8. Der Einwand der Berufung, dass der auf Seite 8 des angefochtenen Urteils wiedergegebene hilfsweise gestellte Feststellungsantrag vom Wortlaut des Tenors abweicht, ist begründet. Das Landgericht wollte im Rahmen des Hilfsantrags die noch im weiteren Verlauf des Konkursverfahrens sich ergebenden Schäden erfassen. Soweit der Urteilstenor über den Hilfsantrag (Bl. 321 d.A.) möglicherweise hinausgeht, liegt lediglich eine sprachliche Abweichung vor. Diese Abweichung kann durch eine Berichtigung des Urteilstenors nach § 319 ZPO richtig gestellt werden. Für die Urteilsberichtigung nach § 319 ZPO ist auch das Berufungsgericht während des laufenden Berufungsverfahrens zuständig (Zöller-Vollkommer, ZPO, 25. Aufl., Rz. 22 zu § 319). Die im Urteilstenor vorhandene und im Feststellungsantrag fehlende Angabe der UR-Nr. hat der Senat bei der Richtigstellung des Feststellungsantrags beibehalten, weil dies der Kennzeichnung des Feststellungsanspruchs dienlich ist.

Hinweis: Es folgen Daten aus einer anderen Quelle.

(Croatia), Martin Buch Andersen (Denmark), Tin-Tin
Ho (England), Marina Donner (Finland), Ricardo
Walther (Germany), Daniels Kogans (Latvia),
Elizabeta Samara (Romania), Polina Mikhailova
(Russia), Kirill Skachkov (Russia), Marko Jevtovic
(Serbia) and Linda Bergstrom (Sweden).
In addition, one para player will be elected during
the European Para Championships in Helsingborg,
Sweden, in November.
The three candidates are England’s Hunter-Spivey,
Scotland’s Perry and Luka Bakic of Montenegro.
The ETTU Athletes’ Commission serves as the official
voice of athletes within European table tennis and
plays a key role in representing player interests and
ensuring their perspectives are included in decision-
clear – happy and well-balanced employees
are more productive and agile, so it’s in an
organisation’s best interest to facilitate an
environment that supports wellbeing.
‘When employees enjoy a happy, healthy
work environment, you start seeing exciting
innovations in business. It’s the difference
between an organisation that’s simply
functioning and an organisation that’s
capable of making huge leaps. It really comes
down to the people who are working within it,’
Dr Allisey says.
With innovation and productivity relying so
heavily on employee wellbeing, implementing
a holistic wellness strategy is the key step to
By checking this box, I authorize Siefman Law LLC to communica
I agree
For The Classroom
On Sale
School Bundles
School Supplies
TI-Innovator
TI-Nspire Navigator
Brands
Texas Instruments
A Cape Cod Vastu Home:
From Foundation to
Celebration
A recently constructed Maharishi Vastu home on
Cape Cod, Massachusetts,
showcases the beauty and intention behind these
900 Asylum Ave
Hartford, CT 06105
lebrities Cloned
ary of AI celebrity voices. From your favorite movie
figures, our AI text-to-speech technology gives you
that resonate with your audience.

9. Die Nebenentscheidungen beruhen auf §§ 97 Abs. 1, 708 Nr. 10, 711 ZPO, 63 Abs. 2 GKG. Die Festsetzung des Streitwerts entspricht dem unbeanstandet gebliebenen erstinstanzlichen Streitwertfestsetzungsbeschluss.

Ein Anlass zur Zulassung der Revision ist nicht ersichtlich.